> [Instruction]: Leave out any pictures and transcribe all other data below exactly.

> [Data for the task]:

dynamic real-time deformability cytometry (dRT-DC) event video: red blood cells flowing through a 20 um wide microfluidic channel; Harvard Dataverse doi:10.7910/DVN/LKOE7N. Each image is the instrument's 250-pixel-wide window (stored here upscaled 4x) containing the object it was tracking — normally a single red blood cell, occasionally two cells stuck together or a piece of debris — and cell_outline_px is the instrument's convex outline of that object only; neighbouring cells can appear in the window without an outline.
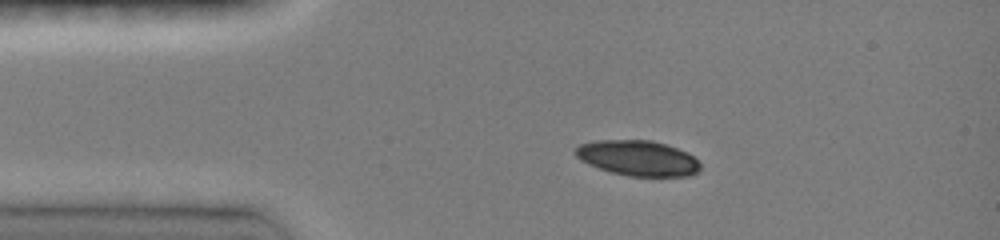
{"species": "common noctule bat (a hibernating species)", "species_latin": "Nyctalus noctula", "temperature_condition": "room temperature", "stored_images_in_passage": 43, "camera_frame_rate_fps": 3000, "um_per_image_px": 0.085, "animal": {"sex": "female", "body_mass_g": 19.0, "forearm_length_mm": 51.5}, "frame": {"image": 1, "passage_image": 1, "time_ms": 0.0, "image_size_px": [1000, 240], "cell_outline_px": [[700, 168], [692, 176], [628, 176], [612, 172], [588, 164], [580, 160], [572, 152], [580, 144], [596, 140], [652, 140], [688, 152], [700, 164]], "centroid_in_image_um": [54.19, 13.43], "position_along_channel_um": 30.8, "area_um2": 25.66}}
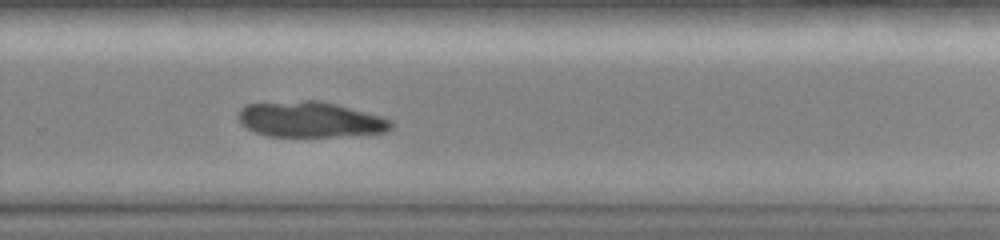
{"frame": {"image": 2, "passage_image": 28, "time_ms": 7.667, "image_size_px": [1000, 240], "cell_outline_px": [[396, 124], [388, 132], [336, 136], [268, 136], [256, 132], [240, 124], [236, 116], [240, 108], [244, 104], [304, 100], [320, 100], [336, 104], [380, 116], [392, 120]], "centroid_in_image_um": [26.35, 10.15], "position_along_channel_um": 303.5, "area_um2": 31.85}}
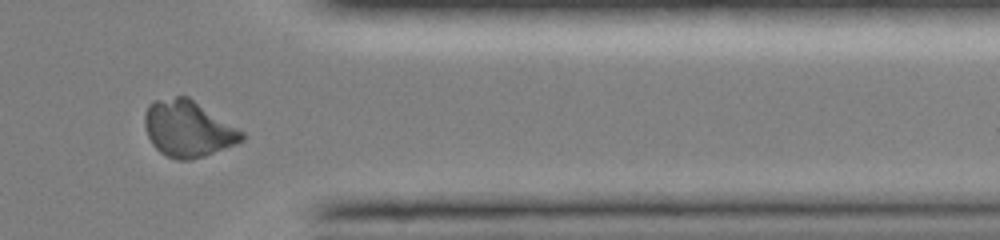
{"frame": {"image": 3, "passage_image": 36, "time_ms": 10.0, "image_size_px": [1000, 240], "cell_outline_px": [[244, 140], [236, 144], [204, 156], [192, 160], [176, 160], [160, 152], [152, 144], [148, 136], [144, 124], [144, 112], [148, 104], [152, 100], [176, 96], [188, 96], [244, 132]], "centroid_in_image_um": [15.95, 10.94], "position_along_channel_um": 395.4, "area_um2": 31.96}}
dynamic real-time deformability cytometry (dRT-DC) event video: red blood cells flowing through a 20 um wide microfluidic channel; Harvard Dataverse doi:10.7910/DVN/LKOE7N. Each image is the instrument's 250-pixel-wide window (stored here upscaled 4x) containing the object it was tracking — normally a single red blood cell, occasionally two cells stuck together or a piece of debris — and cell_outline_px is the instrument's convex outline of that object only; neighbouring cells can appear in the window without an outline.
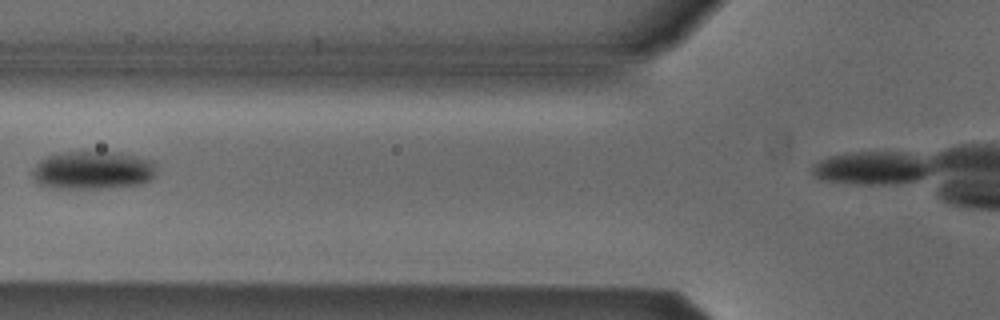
{"species": "Egyptian fruit bat (a non-hibernating species)", "species_latin": "Rousettus aegyptiacus", "temperature_condition": "cold", "stored_images_in_passage": 5, "segment_of_instrument_passage": [1, 2], "camera_frame_rate_fps": 3000, "um_per_image_px": 0.085, "animal": {"sex": "male"}, "frame": {"image": 1, "passage_image": 3, "time_ms": 0.667, "image_size_px": [1000, 320], "cell_outline_px": [[152, 180], [140, 184], [108, 188], [48, 188], [40, 184], [32, 176], [32, 172], [36, 164], [40, 160], [48, 156], [68, 152], [116, 152], [136, 156], [152, 160]], "centroid_in_image_um": [7.85, 14.48], "position_along_channel_um": 118.0, "area_um2": 27.28}}
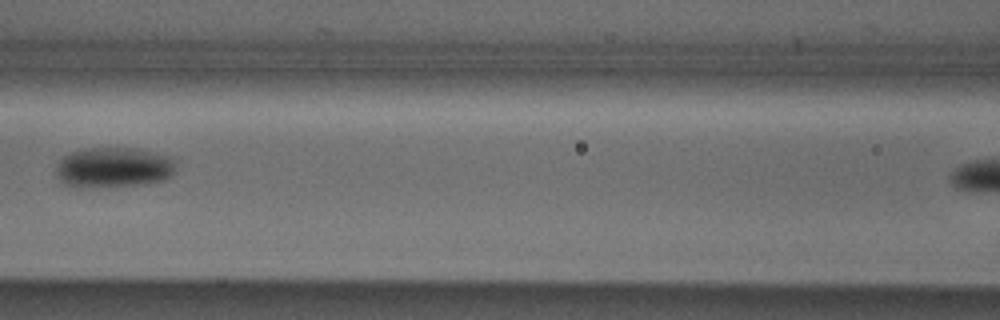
{"frame": {"image": 2, "passage_image": 4, "time_ms": 1.0, "image_size_px": [1000, 320], "cell_outline_px": [[176, 164], [172, 176], [168, 180], [148, 184], [88, 188], [76, 188], [64, 184], [56, 176], [56, 164], [64, 156], [72, 152], [88, 148], [136, 148], [168, 156], [176, 160]], "centroid_in_image_um": [9.67, 14.26], "position_along_channel_um": 156.9, "area_um2": 28.73}}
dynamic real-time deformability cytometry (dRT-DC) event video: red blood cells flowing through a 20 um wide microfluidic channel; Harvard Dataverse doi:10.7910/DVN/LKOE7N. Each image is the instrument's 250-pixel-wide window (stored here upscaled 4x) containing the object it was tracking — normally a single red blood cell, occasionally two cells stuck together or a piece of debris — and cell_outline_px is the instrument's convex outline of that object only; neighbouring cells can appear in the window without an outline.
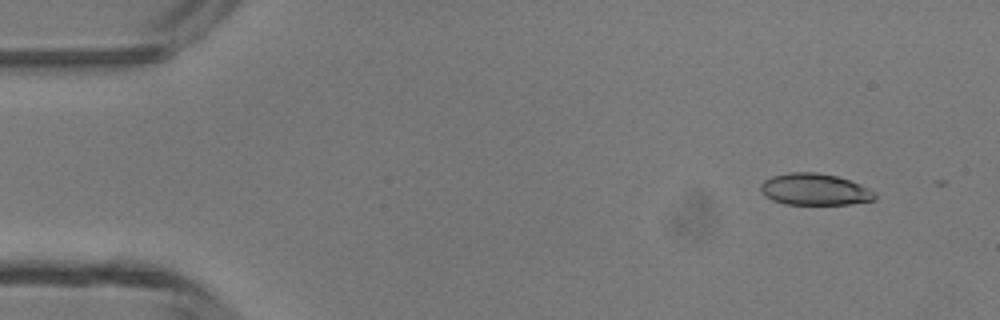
{"species": "common noctule bat (a hibernating species)", "species_latin": "Nyctalus noctula", "temperature_condition": "room temperature", "stored_images_in_passage": 6, "camera_frame_rate_fps": 3000, "um_per_image_px": 0.085, "animal": {"sex": "male", "body_mass_g": 13.3}, "frame": {"image": 1, "passage_image": 4, "time_ms": 1.0, "image_size_px": [1000, 320], "cell_outline_px": [[876, 200], [852, 204], [784, 204], [772, 200], [764, 196], [760, 192], [760, 184], [764, 180], [772, 176], [788, 172], [816, 172], [836, 176], [860, 184], [876, 192]], "centroid_in_image_um": [69.23, 16.1], "position_along_channel_um": 15.8, "area_um2": 21.27}}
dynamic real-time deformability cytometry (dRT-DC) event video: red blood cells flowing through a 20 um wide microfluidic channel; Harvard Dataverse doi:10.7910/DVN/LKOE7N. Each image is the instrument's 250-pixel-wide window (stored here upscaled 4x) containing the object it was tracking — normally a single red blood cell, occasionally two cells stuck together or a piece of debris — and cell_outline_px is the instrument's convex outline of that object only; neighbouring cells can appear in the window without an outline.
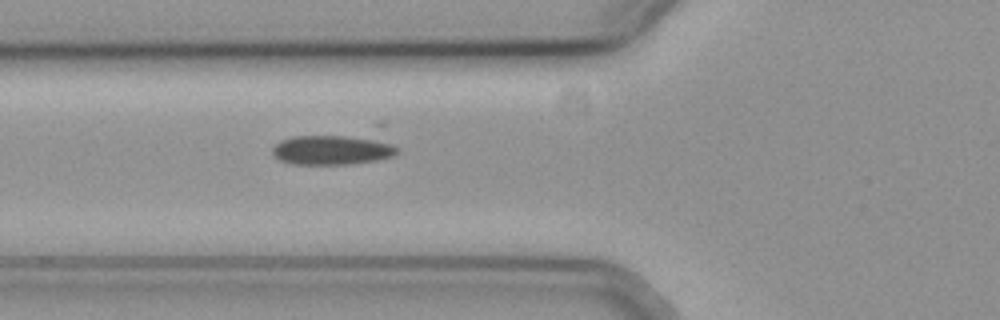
{"species": "common noctule bat (a hibernating species)", "species_latin": "Nyctalus noctula", "temperature_condition": "cold", "stored_images_in_passage": 14, "camera_frame_rate_fps": 3000, "um_per_image_px": 0.085, "animal": {"sex": "female", "body_mass_g": 19.3, "forearm_length_mm": 54.1}, "frame": {"image": 1, "passage_image": 3, "time_ms": 0.667, "image_size_px": [1000, 320], "cell_outline_px": [[400, 152], [392, 156], [376, 160], [352, 164], [292, 164], [280, 160], [272, 152], [272, 148], [280, 140], [292, 136], [376, 124], [384, 124], [400, 148]], "centroid_in_image_um": [28.76, 12.44], "position_along_channel_um": 97.0, "area_um2": 27.34}}
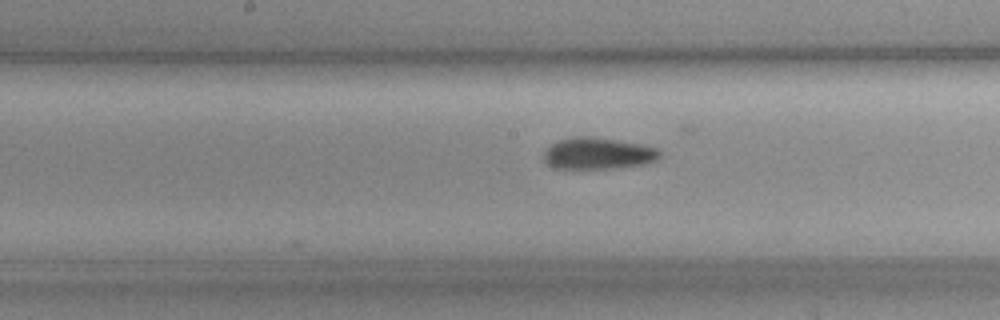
{"frame": {"image": 2, "passage_image": 11, "time_ms": 3.333, "image_size_px": [1000, 320], "cell_outline_px": [[660, 156], [656, 160], [644, 164], [612, 168], [552, 168], [544, 164], [544, 152], [552, 144], [560, 140], [576, 136], [588, 136], [616, 140], [640, 144], [656, 148], [660, 152]], "centroid_in_image_um": [50.79, 13.05], "position_along_channel_um": 197.4, "area_um2": 21.15}}
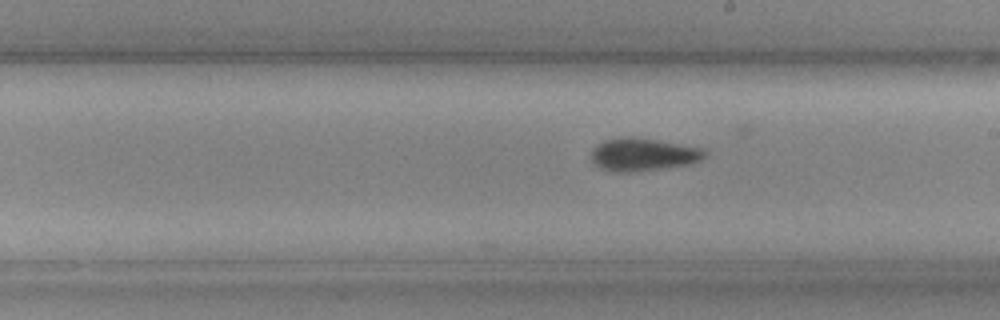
{"frame": {"image": 3, "passage_image": 14, "time_ms": 4.333, "image_size_px": [1000, 320], "cell_outline_px": [[708, 152], [700, 160], [692, 164], [628, 172], [608, 172], [600, 168], [592, 160], [592, 148], [596, 144], [604, 140], [628, 136], [632, 136], [704, 148]], "centroid_in_image_um": [54.65, 13.13], "position_along_channel_um": 234.4, "area_um2": 21.73}}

> [Solution for this problem]:
dynamic real-time deformability cytometry (dRT-DC) event video: red blood cells flowing through a 20 um wide microfluidic channel; Harvard Dataverse doi:10.7910/DVN/LKOE7N. Each image is the instrument's 250-pixel-wide window (stored here upscaled 4x) containing the object it was tracking — normally a single red blood cell, occasionally two cells stuck together or a piece of debris — and cell_outline_px is the instrument's convex outline of that object only; neighbouring cells can appear in the window without an outline.
{"species": "common noctule bat (a hibernating species)", "species_latin": "Nyctalus noctula", "temperature_condition": "room temperature", "stored_images_in_passage": 43, "camera_frame_rate_fps": 3000, "um_per_image_px": 0.085, "animal": {"sex": "female", "body_mass_g": 19.0, "forearm_length_mm": 51.5}, "frame": {"image": 1, "passage_image": 1, "time_ms": 0.0, "image_size_px": [1000, 240], "cell_outline_px": [[700, 168], [692, 176], [628, 176], [612, 172], [588, 164], [580, 160], [572, 152], [580, 144], [596, 140], [652, 140], [688, 152], [700, 164]], "centroid_in_image_um": [54.19, 13.43], "position_along_channel_um": 30.8, "area_um2": 25.66}}
{"frame": {"image": 2, "passage_image": 28, "time_ms": 7.667, "image_size_px": [1000, 240], "cell_outline_px": [[396, 124], [388, 132], [336, 136], [268, 136], [256, 132], [240, 124], [236, 116], [240, 108], [244, 104], [304, 100], [320, 100], [336, 104], [380, 116], [392, 120]], "centroid_in_image_um": [26.35, 10.15], "position_along_channel_um": 303.5, "area_um2": 31.85}}
{"frame": {"image": 3, "passage_image": 36, "time_ms": 10.0, "image_size_px": [1000, 240], "cell_outline_px": [[244, 140], [236, 144], [204, 156], [192, 160], [176, 160], [160, 152], [152, 144], [148, 136], [144, 124], [144, 112], [148, 104], [152, 100], [176, 96], [188, 96], [244, 132]], "centroid_in_image_um": [15.95, 10.94], "position_along_channel_um": 395.4, "area_um2": 31.96}}
dynamic real-time deformability cytometry (dRT-DC) event video: red blood cells flowing through a 20 um wide microfluidic channel; Harvard Dataverse doi:10.7910/DVN/LKOE7N. Each image is the instrument's 250-pixel-wide window (stored here upscaled 4x) containing the object it was tracking — normally a single red blood cell, occasionally two cells stuck together or a piece of debris — and cell_outline_px is the instrument's convex outline of that object only; neighbouring cells can appear in the window without an outline.
{"species": "Egyptian fruit bat (a non-hibernating species)", "species_latin": "Rousettus aegyptiacus", "temperature_condition": "cold", "stored_images_in_passage": 5, "segment_of_instrument_passage": [1, 2], "camera_frame_rate_fps": 3000, "um_per_image_px": 0.085, "animal": {"sex": "male"}, "frame": {"image": 1, "passage_image": 3, "time_ms": 0.667, "image_size_px": [1000, 320], "cell_outline_px": [[152, 180], [140, 184], [108, 188], [48, 188], [40, 184], [32, 176], [32, 172], [36, 164], [40, 160], [48, 156], [68, 152], [116, 152], [136, 156], [152, 160]], "centroid_in_image_um": [7.85, 14.48], "position_along_channel_um": 118.0, "area_um2": 27.28}}
{"frame": {"image": 2, "passage_image": 4, "time_ms": 1.0, "image_size_px": [1000, 320], "cell_outline_px": [[176, 164], [172, 176], [168, 180], [148, 184], [88, 188], [76, 188], [64, 184], [56, 176], [56, 164], [64, 156], [72, 152], [88, 148], [136, 148], [168, 156], [176, 160]], "centroid_in_image_um": [9.67, 14.26], "position_along_channel_um": 156.9, "area_um2": 28.73}}
dynamic real-time deformability cytometry (dRT-DC) event video: red blood cells flowing through a 20 um wide microfluidic channel; Harvard Dataverse doi:10.7910/DVN/LKOE7N. Each image is the instrument's 250-pixel-wide window (stored here upscaled 4x) containing the object it was tracking — normally a single red blood cell, occasionally two cells stuck together or a piece of debris — and cell_outline_px is the instrument's convex outline of that object only; neighbouring cells can appear in the window without an outline.
{"species": "common noctule bat (a hibernating species)", "species_latin": "Nyctalus noctula", "temperature_condition": "room temperature", "stored_images_in_passage": 6, "camera_frame_rate_fps": 3000, "um_per_image_px": 0.085, "animal": {"sex": "male", "body_mass_g": 13.3}, "frame": {"image": 1, "passage_image": 4, "time_ms": 1.0, "image_size_px": [1000, 320], "cell_outline_px": [[876, 200], [852, 204], [784, 204], [772, 200], [764, 196], [760, 192], [760, 184], [764, 180], [772, 176], [788, 172], [816, 172], [836, 176], [860, 184], [876, 192]], "centroid_in_image_um": [69.23, 16.1], "position_along_channel_um": 15.8, "area_um2": 21.27}}
dynamic real-time deformability cytometry (dRT-DC) event video: red blood cells flowing through a 20 um wide microfluidic channel; Harvard Dataverse doi:10.7910/DVN/LKOE7N. Each image is the instrument's 250-pixel-wide window (stored here upscaled 4x) containing the object it was tracking — normally a single red blood cell, occasionally two cells stuck together or a piece of debris — and cell_outline_px is the instrument's convex outline of that object only; neighbouring cells can appear in the window without an outline.
{"species": "common noctule bat (a hibernating species)", "species_latin": "Nyctalus noctula", "temperature_condition": "cold", "stored_images_in_passage": 14, "camera_frame_rate_fps": 3000, "um_per_image_px": 0.085, "animal": {"sex": "female", "body_mass_g": 19.3, "forearm_length_mm": 54.1}, "frame": {"image": 1, "passage_image": 3, "time_ms": 0.667, "image_size_px": [1000, 320], "cell_outline_px": [[400, 152], [392, 156], [376, 160], [352, 164], [292, 164], [280, 160], [272, 152], [272, 148], [280, 140], [292, 136], [376, 124], [384, 124], [400, 148]], "centroid_in_image_um": [28.76, 12.44], "position_along_channel_um": 97.0, "area_um2": 27.34}}
{"frame": {"image": 2, "passage_image": 11, "time_ms": 3.333, "image_size_px": [1000, 320], "cell_outline_px": [[660, 156], [656, 160], [644, 164], [612, 168], [552, 168], [544, 164], [544, 152], [552, 144], [560, 140], [576, 136], [588, 136], [616, 140], [640, 144], [656, 148], [660, 152]], "centroid_in_image_um": [50.79, 13.05], "position_along_channel_um": 197.4, "area_um2": 21.15}}
{"frame": {"image": 3, "passage_image": 14, "time_ms": 4.333, "image_size_px": [1000, 320], "cell_outline_px": [[708, 152], [700, 160], [692, 164], [628, 172], [608, 172], [600, 168], [592, 160], [592, 148], [596, 144], [604, 140], [628, 136], [632, 136], [704, 148]], "centroid_in_image_um": [54.65, 13.13], "position_along_channel_um": 234.4, "area_um2": 21.73}}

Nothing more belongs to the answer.